Perhaps that’s where ZNMD stands out as a more authentic meditation on incomplete relationships.

Moving forward

Arjun’s explosion suggests they never got closure, but chose to drift apart earlier. They never visibly make up either, after the resounding slap. They forgive without forgetting and grow into a new kind of adult companionship. Their language remains uncomfortable, and you sense that both are observing each other rediscover themselves through this journey. They’re watching each other be vulnerable, face fears and make personal transitions – which is, at times, the most intimate way of recognising a familiar stranger. It’s impossible to simply continue from where they left off. A young equation gives way to a quieter, platonic one.

In between, Imraan’s stepfather had died, and Arjun had moved away. But none of those seminal landmarks brought them back together.

Life did.

Over the last decade, I’ve attended family funerals. I’ve lived, made mistakes, fallen and grown. Through it all, I’d check my phone expectantly at the end of every ordeal. But there were no new messages. No condolences, no congratulations.

Reaching out

I knew where he was. I kept track of his life. And deaths. I wondered if he did the same. I wondered if he, too, expected a text when his uncle passed away. Or when he got married. We didn’t have any Sameer or Kabir to prod us back in contact. We had never confronted each other, and just faded away – over, of course, a girl. There was no showdown.
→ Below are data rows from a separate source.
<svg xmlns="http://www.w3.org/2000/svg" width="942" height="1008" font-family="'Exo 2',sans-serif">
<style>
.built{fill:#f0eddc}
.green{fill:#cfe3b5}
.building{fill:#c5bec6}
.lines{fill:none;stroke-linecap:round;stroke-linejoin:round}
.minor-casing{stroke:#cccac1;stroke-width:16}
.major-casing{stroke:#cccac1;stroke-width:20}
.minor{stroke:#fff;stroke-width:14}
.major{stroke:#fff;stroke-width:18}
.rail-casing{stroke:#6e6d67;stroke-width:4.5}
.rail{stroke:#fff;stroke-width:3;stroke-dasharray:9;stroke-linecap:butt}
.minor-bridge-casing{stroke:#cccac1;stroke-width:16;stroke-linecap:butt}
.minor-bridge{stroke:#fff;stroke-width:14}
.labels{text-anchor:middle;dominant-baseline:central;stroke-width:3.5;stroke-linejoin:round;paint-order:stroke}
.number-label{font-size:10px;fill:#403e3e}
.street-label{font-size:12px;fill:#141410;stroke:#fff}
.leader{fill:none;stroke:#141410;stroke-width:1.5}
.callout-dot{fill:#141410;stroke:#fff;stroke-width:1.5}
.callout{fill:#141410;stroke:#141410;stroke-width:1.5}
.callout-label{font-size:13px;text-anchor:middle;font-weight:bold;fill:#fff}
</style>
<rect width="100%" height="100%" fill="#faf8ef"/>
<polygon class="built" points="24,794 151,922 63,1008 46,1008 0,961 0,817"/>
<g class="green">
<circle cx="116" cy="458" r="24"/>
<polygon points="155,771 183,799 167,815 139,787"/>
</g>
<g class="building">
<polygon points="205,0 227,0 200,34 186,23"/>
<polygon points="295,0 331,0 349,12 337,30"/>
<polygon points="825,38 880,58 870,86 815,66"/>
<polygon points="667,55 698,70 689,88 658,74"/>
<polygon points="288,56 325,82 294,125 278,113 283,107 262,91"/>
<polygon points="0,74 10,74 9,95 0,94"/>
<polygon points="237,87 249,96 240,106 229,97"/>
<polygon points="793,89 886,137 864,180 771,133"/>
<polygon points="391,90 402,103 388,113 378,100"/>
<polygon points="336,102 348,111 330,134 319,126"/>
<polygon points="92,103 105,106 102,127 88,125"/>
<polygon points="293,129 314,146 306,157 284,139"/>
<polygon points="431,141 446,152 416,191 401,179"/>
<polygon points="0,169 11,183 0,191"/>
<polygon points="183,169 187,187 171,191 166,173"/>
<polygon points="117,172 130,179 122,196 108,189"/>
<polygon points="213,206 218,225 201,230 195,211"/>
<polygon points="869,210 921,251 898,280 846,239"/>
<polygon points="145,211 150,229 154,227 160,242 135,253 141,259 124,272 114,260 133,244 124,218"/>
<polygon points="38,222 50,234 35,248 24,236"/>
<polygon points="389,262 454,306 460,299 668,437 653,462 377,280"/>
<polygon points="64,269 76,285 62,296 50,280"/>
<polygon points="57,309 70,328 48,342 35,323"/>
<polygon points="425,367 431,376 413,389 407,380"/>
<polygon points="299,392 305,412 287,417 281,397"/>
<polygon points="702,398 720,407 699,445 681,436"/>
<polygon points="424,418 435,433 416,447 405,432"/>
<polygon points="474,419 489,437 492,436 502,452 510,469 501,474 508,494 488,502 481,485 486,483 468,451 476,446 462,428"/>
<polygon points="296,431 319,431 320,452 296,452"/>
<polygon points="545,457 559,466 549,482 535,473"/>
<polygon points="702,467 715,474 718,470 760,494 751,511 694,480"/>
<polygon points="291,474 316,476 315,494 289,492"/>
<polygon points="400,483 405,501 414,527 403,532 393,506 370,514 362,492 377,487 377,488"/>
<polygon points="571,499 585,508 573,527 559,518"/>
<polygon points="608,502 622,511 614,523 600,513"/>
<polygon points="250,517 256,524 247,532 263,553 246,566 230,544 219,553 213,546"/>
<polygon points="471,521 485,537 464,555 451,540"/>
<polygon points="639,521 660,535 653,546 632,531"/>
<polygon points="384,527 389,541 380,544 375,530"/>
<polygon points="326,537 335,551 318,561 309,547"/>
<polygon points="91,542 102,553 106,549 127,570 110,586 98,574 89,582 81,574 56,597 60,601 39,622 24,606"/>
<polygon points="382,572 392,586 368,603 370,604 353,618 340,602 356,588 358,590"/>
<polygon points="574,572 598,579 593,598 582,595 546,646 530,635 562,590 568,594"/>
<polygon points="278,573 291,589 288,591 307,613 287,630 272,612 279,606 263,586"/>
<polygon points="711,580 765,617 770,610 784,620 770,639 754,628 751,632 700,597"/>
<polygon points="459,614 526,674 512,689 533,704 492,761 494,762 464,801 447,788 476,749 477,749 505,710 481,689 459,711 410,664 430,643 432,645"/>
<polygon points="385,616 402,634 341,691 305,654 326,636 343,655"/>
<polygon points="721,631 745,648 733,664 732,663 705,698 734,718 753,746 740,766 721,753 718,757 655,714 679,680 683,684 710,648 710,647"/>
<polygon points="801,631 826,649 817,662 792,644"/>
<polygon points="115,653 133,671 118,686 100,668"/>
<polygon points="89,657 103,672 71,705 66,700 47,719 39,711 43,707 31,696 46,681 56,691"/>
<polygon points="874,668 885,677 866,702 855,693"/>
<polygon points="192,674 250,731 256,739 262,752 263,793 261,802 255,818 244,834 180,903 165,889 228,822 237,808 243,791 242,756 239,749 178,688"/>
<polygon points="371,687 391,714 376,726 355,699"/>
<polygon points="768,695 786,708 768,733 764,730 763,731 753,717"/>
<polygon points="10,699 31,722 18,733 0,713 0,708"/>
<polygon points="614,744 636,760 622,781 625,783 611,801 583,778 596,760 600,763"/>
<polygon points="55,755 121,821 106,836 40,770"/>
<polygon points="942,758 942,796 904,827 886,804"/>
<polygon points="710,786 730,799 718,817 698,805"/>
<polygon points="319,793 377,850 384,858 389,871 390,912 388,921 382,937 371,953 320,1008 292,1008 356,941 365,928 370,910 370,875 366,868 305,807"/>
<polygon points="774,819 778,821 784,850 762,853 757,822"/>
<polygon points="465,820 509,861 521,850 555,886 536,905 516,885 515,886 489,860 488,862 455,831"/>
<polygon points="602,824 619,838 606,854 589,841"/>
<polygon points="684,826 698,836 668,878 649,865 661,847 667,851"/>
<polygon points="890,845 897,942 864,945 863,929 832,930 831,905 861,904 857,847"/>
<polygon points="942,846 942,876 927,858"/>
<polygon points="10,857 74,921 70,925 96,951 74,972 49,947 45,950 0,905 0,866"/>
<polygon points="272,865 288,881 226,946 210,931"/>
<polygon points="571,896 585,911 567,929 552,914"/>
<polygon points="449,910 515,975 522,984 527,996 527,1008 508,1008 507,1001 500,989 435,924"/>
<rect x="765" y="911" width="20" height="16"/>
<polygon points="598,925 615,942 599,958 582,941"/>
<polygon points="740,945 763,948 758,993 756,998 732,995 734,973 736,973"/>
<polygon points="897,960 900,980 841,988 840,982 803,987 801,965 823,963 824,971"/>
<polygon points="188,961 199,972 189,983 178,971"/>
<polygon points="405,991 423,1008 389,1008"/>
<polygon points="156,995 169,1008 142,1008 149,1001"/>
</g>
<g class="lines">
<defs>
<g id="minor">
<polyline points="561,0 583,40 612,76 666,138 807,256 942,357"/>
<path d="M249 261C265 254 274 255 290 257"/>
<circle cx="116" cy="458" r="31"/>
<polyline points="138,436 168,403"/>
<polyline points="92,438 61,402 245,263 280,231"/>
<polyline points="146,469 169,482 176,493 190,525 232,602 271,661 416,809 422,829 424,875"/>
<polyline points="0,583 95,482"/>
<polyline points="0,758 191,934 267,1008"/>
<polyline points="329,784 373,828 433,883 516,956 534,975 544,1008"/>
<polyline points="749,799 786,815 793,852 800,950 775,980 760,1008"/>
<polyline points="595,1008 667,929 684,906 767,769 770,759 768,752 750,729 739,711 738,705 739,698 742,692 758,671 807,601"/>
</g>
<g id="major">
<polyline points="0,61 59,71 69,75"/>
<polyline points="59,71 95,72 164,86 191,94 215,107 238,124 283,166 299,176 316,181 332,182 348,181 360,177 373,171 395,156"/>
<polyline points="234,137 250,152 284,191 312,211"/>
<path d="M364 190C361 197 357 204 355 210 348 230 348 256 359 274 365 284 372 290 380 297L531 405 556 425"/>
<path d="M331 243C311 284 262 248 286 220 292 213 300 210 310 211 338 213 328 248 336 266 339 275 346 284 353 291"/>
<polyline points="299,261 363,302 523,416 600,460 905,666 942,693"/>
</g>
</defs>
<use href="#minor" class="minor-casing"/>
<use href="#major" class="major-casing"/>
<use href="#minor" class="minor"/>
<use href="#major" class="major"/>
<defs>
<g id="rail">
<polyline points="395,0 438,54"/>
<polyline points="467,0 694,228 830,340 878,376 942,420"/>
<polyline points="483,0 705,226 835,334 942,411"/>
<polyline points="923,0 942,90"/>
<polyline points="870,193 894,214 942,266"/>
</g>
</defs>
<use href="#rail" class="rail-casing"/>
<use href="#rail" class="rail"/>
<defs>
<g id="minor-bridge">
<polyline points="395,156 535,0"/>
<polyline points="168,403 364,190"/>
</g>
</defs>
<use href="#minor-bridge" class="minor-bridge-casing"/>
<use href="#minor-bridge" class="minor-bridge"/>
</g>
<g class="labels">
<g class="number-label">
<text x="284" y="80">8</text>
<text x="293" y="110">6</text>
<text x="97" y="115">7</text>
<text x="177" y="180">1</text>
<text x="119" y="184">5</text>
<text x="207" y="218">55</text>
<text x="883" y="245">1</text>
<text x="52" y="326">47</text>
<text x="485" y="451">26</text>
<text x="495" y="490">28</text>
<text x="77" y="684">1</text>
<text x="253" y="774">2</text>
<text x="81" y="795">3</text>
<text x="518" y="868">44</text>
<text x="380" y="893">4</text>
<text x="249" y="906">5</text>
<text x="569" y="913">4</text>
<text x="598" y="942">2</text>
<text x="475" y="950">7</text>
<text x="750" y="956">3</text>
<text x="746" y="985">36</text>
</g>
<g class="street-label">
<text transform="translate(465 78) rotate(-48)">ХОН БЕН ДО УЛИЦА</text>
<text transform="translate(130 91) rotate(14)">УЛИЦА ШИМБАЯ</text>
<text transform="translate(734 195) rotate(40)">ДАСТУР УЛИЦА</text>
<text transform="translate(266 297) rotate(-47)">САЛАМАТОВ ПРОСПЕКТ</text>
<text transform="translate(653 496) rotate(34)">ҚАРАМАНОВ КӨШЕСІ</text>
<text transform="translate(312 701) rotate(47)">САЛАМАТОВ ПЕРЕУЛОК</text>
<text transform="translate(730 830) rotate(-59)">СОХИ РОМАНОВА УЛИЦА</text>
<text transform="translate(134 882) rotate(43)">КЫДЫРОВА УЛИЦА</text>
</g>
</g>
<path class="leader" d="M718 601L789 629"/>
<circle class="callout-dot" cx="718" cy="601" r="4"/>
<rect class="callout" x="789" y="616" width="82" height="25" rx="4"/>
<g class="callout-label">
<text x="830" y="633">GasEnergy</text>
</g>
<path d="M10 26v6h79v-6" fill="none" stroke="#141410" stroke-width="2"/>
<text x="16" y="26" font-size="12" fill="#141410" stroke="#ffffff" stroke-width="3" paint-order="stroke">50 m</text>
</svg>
We were so close that an invisible sense of betrayal stemmed from great – broken – expectations.

Last July, when Roger Federer lay face-first on the grass of Wimbledon during his semifinal defeat to Milos Raonic, my phone buzzed.

“Don’t worry, he’s not done yet,” it prompted.
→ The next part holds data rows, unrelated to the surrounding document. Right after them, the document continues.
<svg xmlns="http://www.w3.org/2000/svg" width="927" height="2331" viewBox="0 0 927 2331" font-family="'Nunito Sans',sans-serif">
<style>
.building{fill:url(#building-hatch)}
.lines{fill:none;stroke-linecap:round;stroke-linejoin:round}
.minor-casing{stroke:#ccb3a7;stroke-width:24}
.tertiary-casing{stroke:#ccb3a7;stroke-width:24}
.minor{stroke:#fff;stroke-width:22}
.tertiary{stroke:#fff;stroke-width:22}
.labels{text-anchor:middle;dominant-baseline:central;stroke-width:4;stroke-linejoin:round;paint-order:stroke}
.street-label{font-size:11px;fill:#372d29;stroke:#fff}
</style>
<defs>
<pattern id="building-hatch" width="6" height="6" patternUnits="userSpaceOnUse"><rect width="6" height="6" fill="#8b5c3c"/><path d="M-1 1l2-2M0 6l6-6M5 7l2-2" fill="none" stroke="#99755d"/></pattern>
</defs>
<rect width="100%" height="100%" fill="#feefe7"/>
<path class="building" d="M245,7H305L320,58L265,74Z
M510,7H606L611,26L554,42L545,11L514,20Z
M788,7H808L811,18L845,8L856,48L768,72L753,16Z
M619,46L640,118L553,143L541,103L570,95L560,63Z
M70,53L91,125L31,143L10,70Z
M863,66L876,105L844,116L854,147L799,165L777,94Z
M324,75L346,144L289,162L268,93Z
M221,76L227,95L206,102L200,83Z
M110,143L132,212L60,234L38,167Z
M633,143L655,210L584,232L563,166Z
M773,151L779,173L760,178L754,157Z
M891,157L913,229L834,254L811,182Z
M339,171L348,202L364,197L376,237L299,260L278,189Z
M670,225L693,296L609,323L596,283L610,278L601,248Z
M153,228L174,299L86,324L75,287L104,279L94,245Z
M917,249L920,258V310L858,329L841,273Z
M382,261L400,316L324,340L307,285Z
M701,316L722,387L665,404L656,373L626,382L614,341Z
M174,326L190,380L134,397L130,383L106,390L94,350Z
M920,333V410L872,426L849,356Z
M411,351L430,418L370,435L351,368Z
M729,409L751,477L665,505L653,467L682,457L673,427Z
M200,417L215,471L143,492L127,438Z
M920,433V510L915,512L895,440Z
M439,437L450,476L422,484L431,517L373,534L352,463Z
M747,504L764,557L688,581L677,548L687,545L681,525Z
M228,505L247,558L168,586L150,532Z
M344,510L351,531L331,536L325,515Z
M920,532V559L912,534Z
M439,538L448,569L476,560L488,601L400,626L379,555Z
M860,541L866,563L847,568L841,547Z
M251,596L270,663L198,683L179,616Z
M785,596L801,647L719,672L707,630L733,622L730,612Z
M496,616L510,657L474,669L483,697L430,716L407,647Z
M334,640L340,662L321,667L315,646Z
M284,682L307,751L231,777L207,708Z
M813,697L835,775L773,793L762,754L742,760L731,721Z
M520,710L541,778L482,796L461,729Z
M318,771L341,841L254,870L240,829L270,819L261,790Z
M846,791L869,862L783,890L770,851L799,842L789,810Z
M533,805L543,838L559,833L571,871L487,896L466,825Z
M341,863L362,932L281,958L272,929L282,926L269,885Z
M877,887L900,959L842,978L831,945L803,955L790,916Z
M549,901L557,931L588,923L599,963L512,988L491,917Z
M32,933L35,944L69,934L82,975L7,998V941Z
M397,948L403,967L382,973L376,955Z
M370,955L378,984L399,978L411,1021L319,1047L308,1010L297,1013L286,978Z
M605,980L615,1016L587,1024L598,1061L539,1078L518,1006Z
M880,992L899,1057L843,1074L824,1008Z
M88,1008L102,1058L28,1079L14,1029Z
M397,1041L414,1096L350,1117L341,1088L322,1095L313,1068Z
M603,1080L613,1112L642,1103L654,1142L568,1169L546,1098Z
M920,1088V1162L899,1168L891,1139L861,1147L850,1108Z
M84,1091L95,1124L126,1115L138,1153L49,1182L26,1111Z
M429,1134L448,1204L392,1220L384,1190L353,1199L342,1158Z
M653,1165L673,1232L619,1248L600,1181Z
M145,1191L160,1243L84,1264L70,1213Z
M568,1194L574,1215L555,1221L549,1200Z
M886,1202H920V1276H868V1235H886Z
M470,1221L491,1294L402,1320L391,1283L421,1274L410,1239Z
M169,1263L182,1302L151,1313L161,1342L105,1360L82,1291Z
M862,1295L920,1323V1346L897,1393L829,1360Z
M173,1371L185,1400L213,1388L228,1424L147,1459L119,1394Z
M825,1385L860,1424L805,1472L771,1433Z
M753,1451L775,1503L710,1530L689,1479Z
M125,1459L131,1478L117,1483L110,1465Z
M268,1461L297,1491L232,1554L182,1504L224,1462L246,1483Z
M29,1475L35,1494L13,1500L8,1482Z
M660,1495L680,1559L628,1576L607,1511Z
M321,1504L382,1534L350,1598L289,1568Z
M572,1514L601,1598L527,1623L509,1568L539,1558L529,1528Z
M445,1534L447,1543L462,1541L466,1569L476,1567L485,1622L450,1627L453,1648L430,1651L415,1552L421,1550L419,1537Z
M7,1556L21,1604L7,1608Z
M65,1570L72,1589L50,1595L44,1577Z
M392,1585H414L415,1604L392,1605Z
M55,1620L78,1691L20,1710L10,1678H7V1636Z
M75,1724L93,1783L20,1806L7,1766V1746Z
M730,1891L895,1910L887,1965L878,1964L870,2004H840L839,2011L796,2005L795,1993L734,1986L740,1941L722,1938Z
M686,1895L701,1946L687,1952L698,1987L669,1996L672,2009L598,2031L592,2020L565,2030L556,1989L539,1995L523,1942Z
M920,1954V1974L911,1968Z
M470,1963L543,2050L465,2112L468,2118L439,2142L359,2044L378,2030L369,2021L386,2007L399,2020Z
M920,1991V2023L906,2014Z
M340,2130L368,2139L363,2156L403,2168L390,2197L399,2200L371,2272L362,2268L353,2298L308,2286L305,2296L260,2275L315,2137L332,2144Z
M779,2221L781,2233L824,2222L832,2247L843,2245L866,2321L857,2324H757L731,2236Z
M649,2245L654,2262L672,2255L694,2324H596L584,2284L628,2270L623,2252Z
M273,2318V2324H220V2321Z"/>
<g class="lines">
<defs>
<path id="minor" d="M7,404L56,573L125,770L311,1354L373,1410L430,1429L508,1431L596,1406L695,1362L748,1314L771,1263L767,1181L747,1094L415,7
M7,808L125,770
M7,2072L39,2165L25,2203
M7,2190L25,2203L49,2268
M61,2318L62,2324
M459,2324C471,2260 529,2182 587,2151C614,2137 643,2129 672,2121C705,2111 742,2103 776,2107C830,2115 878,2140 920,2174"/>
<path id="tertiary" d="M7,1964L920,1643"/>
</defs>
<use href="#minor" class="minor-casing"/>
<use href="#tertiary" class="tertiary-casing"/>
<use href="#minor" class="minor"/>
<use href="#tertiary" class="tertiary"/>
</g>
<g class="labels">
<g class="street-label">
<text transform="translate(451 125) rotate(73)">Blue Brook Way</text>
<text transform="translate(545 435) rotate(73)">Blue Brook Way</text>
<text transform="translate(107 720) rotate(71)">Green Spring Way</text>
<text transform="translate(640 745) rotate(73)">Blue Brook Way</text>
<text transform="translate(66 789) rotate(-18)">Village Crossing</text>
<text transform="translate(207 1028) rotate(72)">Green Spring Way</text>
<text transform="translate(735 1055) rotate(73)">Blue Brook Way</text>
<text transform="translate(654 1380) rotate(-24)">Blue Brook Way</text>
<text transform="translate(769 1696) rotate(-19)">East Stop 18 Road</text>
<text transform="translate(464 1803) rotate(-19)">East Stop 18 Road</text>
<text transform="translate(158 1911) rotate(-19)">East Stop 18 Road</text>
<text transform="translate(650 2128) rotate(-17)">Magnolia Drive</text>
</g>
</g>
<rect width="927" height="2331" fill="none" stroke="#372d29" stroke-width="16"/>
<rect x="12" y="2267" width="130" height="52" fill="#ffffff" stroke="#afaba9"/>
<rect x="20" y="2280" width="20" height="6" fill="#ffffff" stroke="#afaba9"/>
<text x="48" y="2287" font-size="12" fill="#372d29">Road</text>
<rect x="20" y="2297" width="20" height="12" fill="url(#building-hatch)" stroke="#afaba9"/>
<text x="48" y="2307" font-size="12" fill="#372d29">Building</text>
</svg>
“It’s over,” I texted back mournfully, mirroring the pessimistic rant I had inflicted upon humankind during Federer’s loss to Marat Safin at the 2005 Australian Open.

That’s when we had first connected.

And this is where we reconnected.

Of course. It had to be.

This was the only funeral he knew I needed him at. This was consolation only he could have given. He always knew that loss, defeat, death and deflation began and ended on tennis courts for me. In hindsight, a reunion through life’s other generic tragedies would have been as banal as an annual birthday card. This was a more customised, and appropriate, brand of recoupling.

Looking back

But it hasn’t been instant healing. There is no reset button. We’ve sensed a decade’s worth of growth without discussing it. We’ve sensed all the missed time, beers and heartbreaks. It’s not like we can just go back to being close buddies.

Things will clearly never be the same again.

But do they need to be? Do we need to remake an old film? Do we need to restore factory settings when newer versions would have rendered us obsolete anyway?

Both of us are writers today. Perhaps just reading each other’s words – the real-life equivalent of Imraan’s ruminative poetry scoring Arjun’s increasingly reflective moods – is the only rekindling we understand. Finding a new bond within an old one is easier than willing an old friendship to feel new.